■ Provided text

National Historic Heritage of Brazil
- Designated: 1943
- Reference no.: 245

= Sobrado at Rua das Flores =

The Sobrado at Rua das Flores (Sobrado à Rua das Flores) is a 17th-century Portuguese-colonial era sobrado, or urban manor house, in São Cristóvão, Sergipe, Brazil. It was listed as a historic structure by the National Institute of Historic and Artistic Heritage (IPHAN) in 1943. It is located within the perimeter of the UNESCO World Heritage Site of São Francisco Square (Praça São Francisco). The historian Maria Elisa Carrazzoni includes it among "the most dignified and representative of the residential house in [colonial] Brazil."

■ Task details
Pick up the article on the Sobrado at Rua das Flores after its final sentence and continue it.

Dataset excerpts
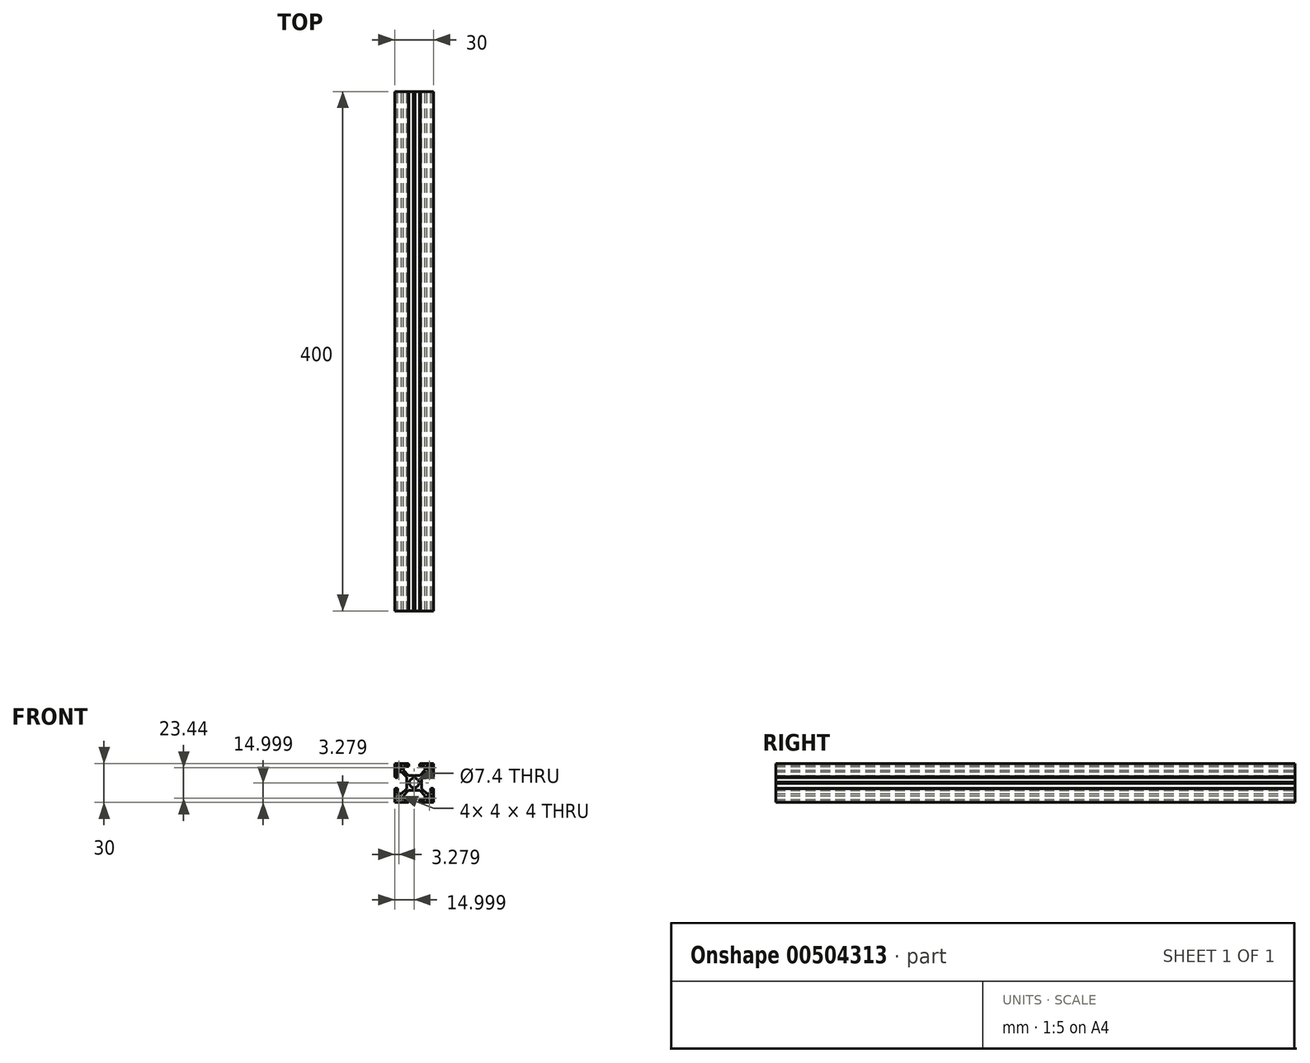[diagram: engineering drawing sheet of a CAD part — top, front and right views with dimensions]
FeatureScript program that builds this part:
annotation { "Feature Type Name" : "Feature", "Feature Type Description" : "" }
export const myFeature = defineFeature(function(context is Context, id is Id, definition is map)
    precondition{}
    {
        {
            var Q0;
            Q0=qCreatedBy(makeId("Front.planeOp"),FACE);
            var sketch = newSketch(context, id + "F0", { "sketchPlane" : qUnion([Q0])});
            skLineSegment(sketch, "E0", {"start": v(-14.5, 14.82) * mm, "end": v(-4.1, 14.82) * mm});
            skLineSegment(sketch, "E1", {"start": v(-4.1, 14.82) * mm, "end": v(-4.1, 14.32) * mm});
            skLineSegment(sketch, "E2", {"start": v(-4.1, 14.32) * mm, "end": v(-3.6, 14.32) * mm});
            skLineSegment(sketch, "E3", {"start": v(-3.6, 14.32) * mm, "end": v(-3.6, 12.62) * mm});
            skLineSegment(sketch, "E4", {"start": v(-3.6, 12.62) * mm, "end": v(-7.9, 12.62) * mm});
            skLineSegment(sketch, "E5", {"start": v(-7.9, 12.62) * mm, "end": v(-7.9, 9.62) * mm});
            skLineSegment(sketch, "E6", {"start": v(-7.9, 9.62) * mm, "end": v(-3.85, 5.57) * mm});
            skLineSegment(sketch, "E7", {"start": v(-3.85, 5.57) * mm, "end": v(0, 5.57) * mm});
            skLineSegment(sketch, "E8", {"start": v(0, 5.57) * mm, "end": v(0.5, 5.07) * mm});
            skLineSegment(sketch, "E9", {"start": v(0.5, 5.07) * mm, "end": v(1, 5.57) * mm});
            skLineSegment(sketch, "E10", {"start": v(1, 5.57) * mm, "end": v(4.85, 5.57) * mm});
            skLineSegment(sketch, "E11", {"start": v(4.85, 5.57) * mm, "end": v(8.9, 9.62) * mm});
            skLineSegment(sketch, "E12", {"start": v(8.9, 9.62) * mm, "end": v(8.9, 12.62) * mm});
            skLineSegment(sketch, "E13", {"start": v(8.9, 12.62) * mm, "end": v(4.6, 12.62) * mm});
            skLineSegment(sketch, "E14", {"start": v(4.6, 12.62) * mm, "end": v(4.6, 14.32) * mm});
            skLineSegment(sketch, "E15", {"start": v(4.6, 14.32) * mm, "end": v(5.1, 14.32) * mm});
            skLineSegment(sketch, "E16", {"start": v(5.1, 14.32) * mm, "end": v(5.1, 14.82) * mm});
            skLineSegment(sketch, "E17", {"start": v(5.1, 14.82) * mm, "end": v(15.5, 14.82) * mm});
            skLineSegment(sketch, "E18", {"start": v(15.5, 14.82) * mm, "end": v(15.5, 4.42) * mm});
            skLineSegment(sketch, "E19", {"start": v(15.5, 4.42) * mm, "end": v(15, 4.42) * mm});
            skLineSegment(sketch, "E20", {"start": v(15, 4.42) * mm, "end": v(15, 3.92) * mm});
            skLineSegment(sketch, "E21", {"start": v(15, 3.92) * mm, "end": v(13.3, 3.92) * mm});
            skLineSegment(sketch, "E22", {"start": v(13.3, 3.92) * mm, "end": v(13.3, 8.22) * mm});
            skLineSegment(sketch, "E23", {"start": v(13.3, 8.22) * mm, "end": v(10.3, 8.22) * mm});
            skLineSegment(sketch, "E24", {"start": v(10.3, 8.22) * mm, "end": v(6.26, 4.17) * mm});
            skLineSegment(sketch, "E25", {"start": v(6.26, 4.17) * mm, "end": v(6.26, 0.32) * mm});
            skLineSegment(sketch, "E26", {"start": v(5.76, -0.18) * mm, "end": v(6.26, 0.32) * mm});
            skLineSegment(sketch, "E27", {"start": v(6.26, -0.68) * mm, "end": v(5.76, -0.18) * mm});
            skLineSegment(sketch, "E28", {"start": v(6.26, -0.68) * mm, "end": v(6.26, -4.53) * mm});
            skLineSegment(sketch, "E29", {"start": v(6.26, -4.53) * mm, "end": v(10.3, -8.58) * mm});
            skLineSegment(sketch, "E30", {"start": v(10.3, -8.58) * mm, "end": v(13.3, -8.58) * mm});
            skLineSegment(sketch, "E31", {"start": v(13.3, -8.58) * mm, "end": v(13.3, -4.28) * mm});
            skLineSegment(sketch, "E32", {"start": v(13.3, -4.28) * mm, "end": v(15, -4.28) * mm});
            skLineSegment(sketch, "E33", {"start": v(15, -4.28) * mm, "end": v(15, -4.78) * mm});
            skLineSegment(sketch, "E34", {"start": v(15, -4.78) * mm, "end": v(15.5, -4.78) * mm});
            skLineSegment(sketch, "E35", {"start": v(15.5, -4.78) * mm, "end": v(15.5, -15.18) * mm});
            skLineSegment(sketch, "E36", {"start": v(15.5, -15.18) * mm, "end": v(5.1, -15.18) * mm});
            skLineSegment(sketch, "E37", {"start": v(5.1, -15.18) * mm, "end": v(5.1, -14.68) * mm});
            skLineSegment(sketch, "E38", {"start": v(5.1, -14.68) * mm, "end": v(4.6, -14.68) * mm});
            skLineSegment(sketch, "E39", {"start": v(4.6, -14.68) * mm, "end": v(4.6, -12.98) * mm});
            skLineSegment(sketch, "E40", {"start": v(4.6, -12.98) * mm, "end": v(8.9, -12.98) * mm});
            skLineSegment(sketch, "E41", {"start": v(8.9, -12.98) * mm, "end": v(8.9, -9.98) * mm});
            skLineSegment(sketch, "E42", {"start": v(8.9, -9.98) * mm, "end": v(4.86, -5.93) * mm});
            skLineSegment(sketch, "E43", {"start": v(4.86, -5.93) * mm, "end": v(1, -5.93) * mm});
            skLineSegment(sketch, "E44", {"start": v(1, -5.93) * mm, "end": v(0.5, -5.43) * mm});
            skLineSegment(sketch, "E45", {"start": v(0.5, -5.43) * mm, "end": v(0, -5.93) * mm});
            skLineSegment(sketch, "E46", {"start": v(0, -5.93) * mm, "end": v(-3.84, -5.93) * mm});
            skLineSegment(sketch, "E47", {"start": v(-3.84, -5.93) * mm, "end": v(-7.9, -9.98) * mm});
            skLineSegment(sketch, "E48", {"start": v(-7.9, -9.98) * mm, "end": v(-7.9, -12.98) * mm});
            skLineSegment(sketch, "E49", {"start": v(-7.9, -12.98) * mm, "end": v(-3.6, -12.98) * mm});
            skLineSegment(sketch, "E50", {"start": v(-3.6, -12.98) * mm, "end": v(-3.6, -14.68) * mm});
            skLineSegment(sketch, "E51", {"start": v(-3.6, -14.68) * mm, "end": v(-4.1, -14.68) * mm});
            skLineSegment(sketch, "E52", {"start": v(-4.1, -14.68) * mm, "end": v(-4.1, -15.18) * mm});
            skLineSegment(sketch, "E53", {"start": v(-4.1, -15.18) * mm, "end": v(-14.5, -15.18) * mm});
            skLineSegment(sketch, "E54", {"start": v(-14.5, -15.18) * mm, "end": v(-14.5, -4.78) * mm});
            skLineSegment(sketch, "E55", {"start": v(-14.5, -4.78) * mm, "end": v(-14, -4.78) * mm});
            skLineSegment(sketch, "E56", {"start": v(-14, -4.78) * mm, "end": v(-14, -4.28) * mm});
            skLineSegment(sketch, "E57", {"start": v(-14, -4.28) * mm, "end": v(-12.3, -4.28) * mm});
            skLineSegment(sketch, "E58", {"start": v(-12.3, -4.28) * mm, "end": v(-12.3, -8.58) * mm});
            skLineSegment(sketch, "E59", {"start": v(-12.3, -8.58) * mm, "end": v(-9.3, -8.58) * mm});
            skLineSegment(sketch, "E60", {"start": v(-9.3, -8.58) * mm, "end": v(-5.24, -4.53) * mm});
            skLineSegment(sketch, "E61", {"start": v(-5.24, -4.53) * mm, "end": v(-5.24, -0.68) * mm});
            skLineSegment(sketch, "E62", {"start": v(-5.24, -0.68) * mm, "end": v(-4.74, -0.18) * mm});
            skLineSegment(sketch, "E63", {"start": v(-4.74, -0.18) * mm, "end": v(-5.24, 0.32) * mm});
            skLineSegment(sketch, "E64", {"start": v(-5.24, 0.32) * mm, "end": v(-5.24, 4.17) * mm});
            skLineSegment(sketch, "E65", {"start": v(-5.24, 4.17) * mm, "end": v(-9.3, 8.22) * mm});
            skLineSegment(sketch, "E66", {"start": v(-9.3, 8.22) * mm, "end": v(-12.3, 8.22) * mm});
            skLineSegment(sketch, "E67", {"start": v(-12.3, 8.22) * mm, "end": v(-12.3, 3.92) * mm});
            skLineSegment(sketch, "E68", {"start": v(-12.3, 3.92) * mm, "end": v(-14, 3.92) * mm});
            skLineSegment(sketch, "E69", {"start": v(-14, 3.92) * mm, "end": v(-14, 4.42) * mm});
            skLineSegment(sketch, "E70", {"start": v(-14, 4.42) * mm, "end": v(-14.5, 4.42) * mm});
            skLineSegment(sketch, "E71", {"start": v(-14.5, 4.42) * mm, "end": v(-14.5, 14.82) * mm});
            skSolve(sketch);
        }
        {
            var Q0;
            Q0=qCreatedBy(makeId("Front.planeOp"),FACE);
            var sketch = newSketch(context, id + "F1", { "sketchPlane" : qUnion([Q0])});
            skCircle(sketch, "E72", {"center": v(0.5, -0.18) * mm, "radius": 3.7 * mm});
            skLineSegment(sketch, "E73.bottom", {"start": v(10.23, 13.54) * mm, "end": v(14.23, 13.54) * mm});
            skLineSegment(sketch, "E73.top", {"start": v(10.23, 9.54) * mm, "end": v(14.23, 9.54) * mm});
            skLineSegment(sketch, "E73.left", {"start": v(10.23, 13.54) * mm, "end": v(10.23, 9.54) * mm});
            skLineSegment(sketch, "E73.right", {"start": v(14.23, 13.54) * mm, "end": v(14.23, 9.54) * mm});
            skLineSegment(sketch, "E74.bottom", {"start": v(10.23, -9.9) * mm, "end": v(14.23, -9.9) * mm});
            skLineSegment(sketch, "E74.top", {"start": v(10.23, -13.9) * mm, "end": v(14.23, -13.9) * mm});
            skLineSegment(sketch, "E74.left", {"start": v(10.23, -9.9) * mm, "end": v(10.23, -13.9) * mm});
            skLineSegment(sketch, "E74.right", {"start": v(14.23, -9.9) * mm, "end": v(14.23, -13.9) * mm});
            skLineSegment(sketch, "E75.bottom", {"start": v(-13.21, -9.9) * mm, "end": v(-9.21, -9.9) * mm});
            skLineSegment(sketch, "E75.top", {"start": v(-13.21, -13.9) * mm, "end": v(-9.21, -13.9) * mm});
            skLineSegment(sketch, "E75.left", {"start": v(-13.21, -9.9) * mm, "end": v(-13.21, -13.9) * mm});
            skLineSegment(sketch, "E75.right", {"start": v(-9.21, -9.9) * mm, "end": v(-9.21, -13.9) * mm});
            skLineSegment(sketch, "E76.bottom", {"start": v(-13.21, 13.54) * mm, "end": v(-9.21, 13.54) * mm});
            skLineSegment(sketch, "E76.top", {"start": v(-13.21, 9.54) * mm, "end": v(-9.21, 9.54) * mm});
            skLineSegment(sketch, "E76.left", {"start": v(-13.21, 13.54) * mm, "end": v(-13.21, 9.54) * mm});
            skLineSegment(sketch, "E76.right", {"start": v(-9.21, 13.54) * mm, "end": v(-9.21, 9.54) * mm});
            skSolve(sketch);
        }
        {
            var Q0;
            Q0 = qSketchRegion(id + "F0", true);
            extrude(context, id + "F2", {"entities" : qUnion([Q0]), "depth" : 400 * mm, "offsetDistance" : 25 * mm});
        }
        {
            var Q0;
            Q0 = qSketchRegion(id + "F1", true);
            extrude(context, id + "F3", {"entities" : qUnion([Q0]), "operationType" : NewBodyOperationType.REMOVE, "endBound" : BoundingType.THROUGH_ALL, "depth" : 25 * mm, "offsetDistance" : 25 * mm});
        }
    });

■ Written answer
==History==

The Sobrado Rua das Flores was built in the late 17th or early 18th century, and dates to the rebuilding of São Cristóvão after its destruction during the Dutch occupation of the city. It is one of numerous sobrados of the Portuguese colonial period in São Cristóvão, and is located on Rua Messias Prado, a street which runs at the south perimeter of the cidade alta, or upper city, of São Cristóvão. The sobrado is located roughly halfway between the Carmelite Complex of São Cristóvão (the First Order Church and Convent of Mount Carmel and the Church of the Third Order of Mount Carmel) and the Church of Our Lady of Protection.

==Structure==

The Sobrado Rua das Flores was built of mixed masonry, has two stories, and a tile roof. The lower part has a rectangular door and window, and the upper floor has two small doors that open to a carved wooden balcony and support columns for the roof. The right side of the structure has four rectangular windows.

==Protected status==

The church was listed as a historic structure by the National Institute of Historic and Artistic Heritage in 1943. It was included in the perimeter of the UNESCO World Heritage Site of São Francisco Square in 2010.

==Access==

The Sobrado at Rua das Flores is a private residence and may not be visited.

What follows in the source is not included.